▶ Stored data
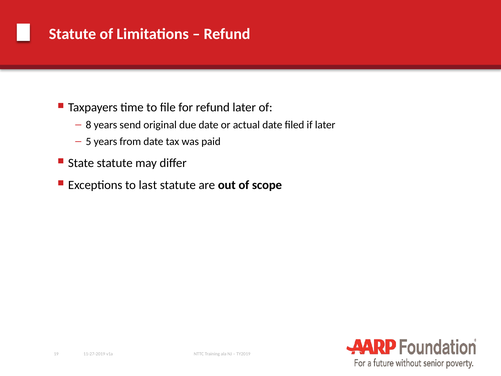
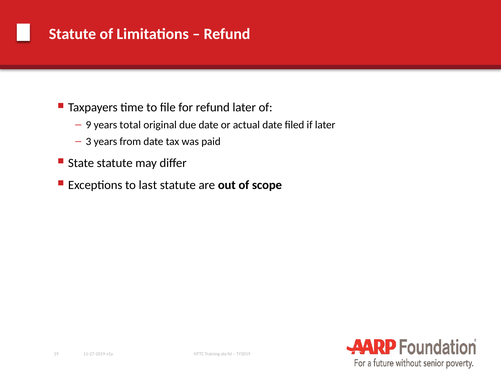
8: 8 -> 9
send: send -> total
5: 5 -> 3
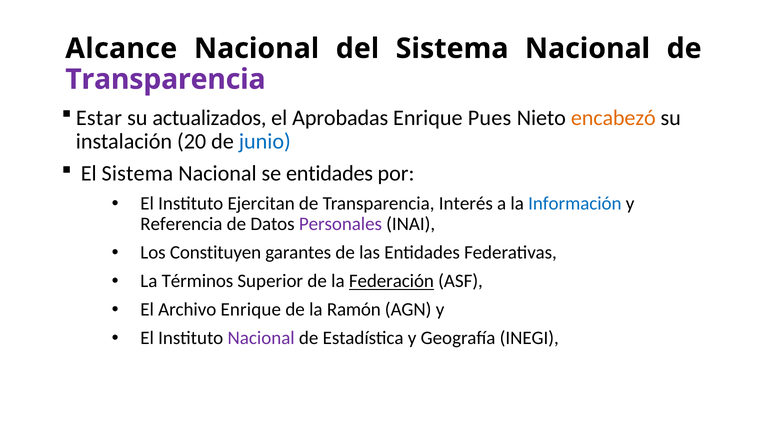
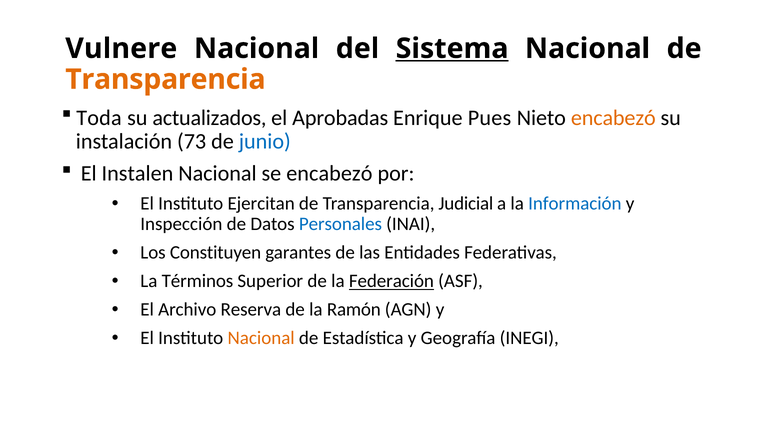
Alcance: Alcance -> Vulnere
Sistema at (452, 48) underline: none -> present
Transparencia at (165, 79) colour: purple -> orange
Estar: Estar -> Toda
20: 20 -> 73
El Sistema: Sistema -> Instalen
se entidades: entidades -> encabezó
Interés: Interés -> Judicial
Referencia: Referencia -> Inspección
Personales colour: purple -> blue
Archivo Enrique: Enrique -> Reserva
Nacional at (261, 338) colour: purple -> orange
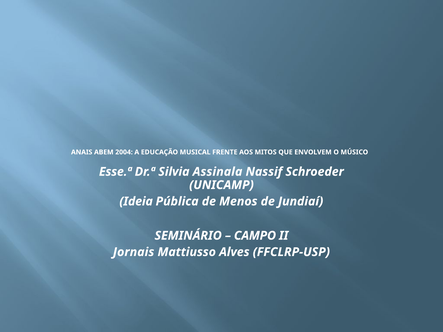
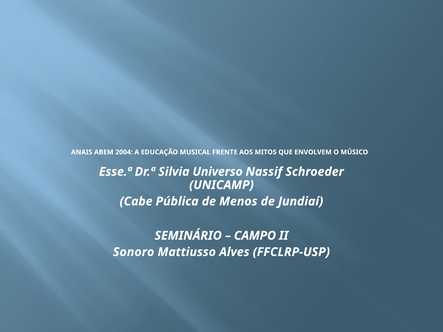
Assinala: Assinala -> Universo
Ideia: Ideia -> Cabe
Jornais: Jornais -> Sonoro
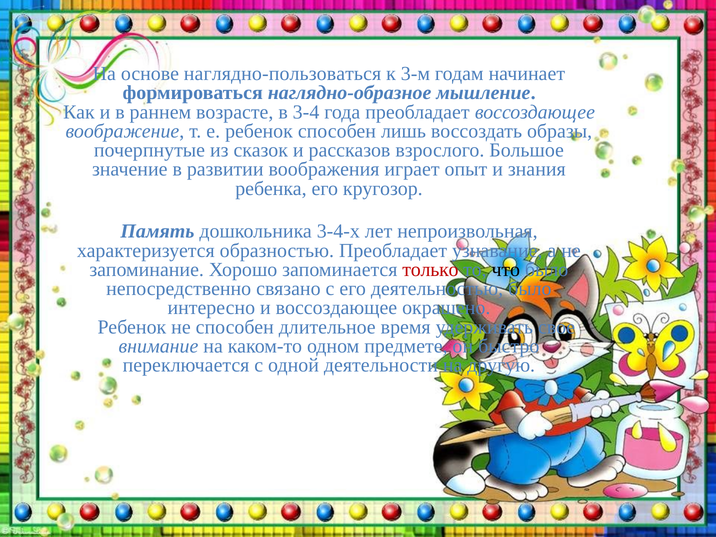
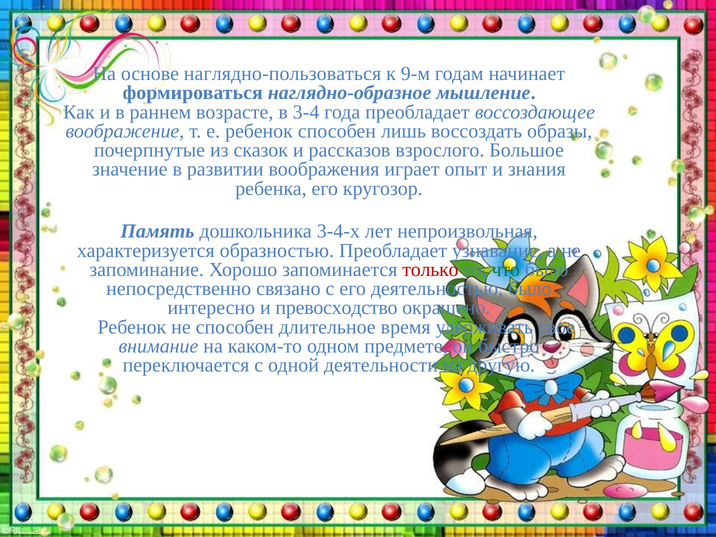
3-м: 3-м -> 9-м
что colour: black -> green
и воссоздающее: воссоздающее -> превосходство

▶ Problem details
Please copy out the change lines of all the items above, replacing "colour" with "color" and leaving everything else as it is. Omit the pictures.

▶ Answer to the task
8: 8 -> 9
send: send -> total
5: 5 -> 3
Alcance: Alcance -> Vulnere
Sistema at (452, 48) underline: none -> present
Transparencia at (165, 79) color: purple -> orange
Estar: Estar -> Toda
20: 20 -> 73
El Sistema: Sistema -> Instalen
se entidades: entidades -> encabezó
Interés: Interés -> Judicial
Referencia: Referencia -> Inspección
Personales color: purple -> blue
Archivo Enrique: Enrique -> Reserva
Nacional at (261, 338) color: purple -> orange
Assinala: Assinala -> Universo
Ideia: Ideia -> Cabe
Jornais: Jornais -> Sonoro
3-м: 3-м -> 9-м
что color: black -> green
и воссоздающее: воссоздающее -> превосходство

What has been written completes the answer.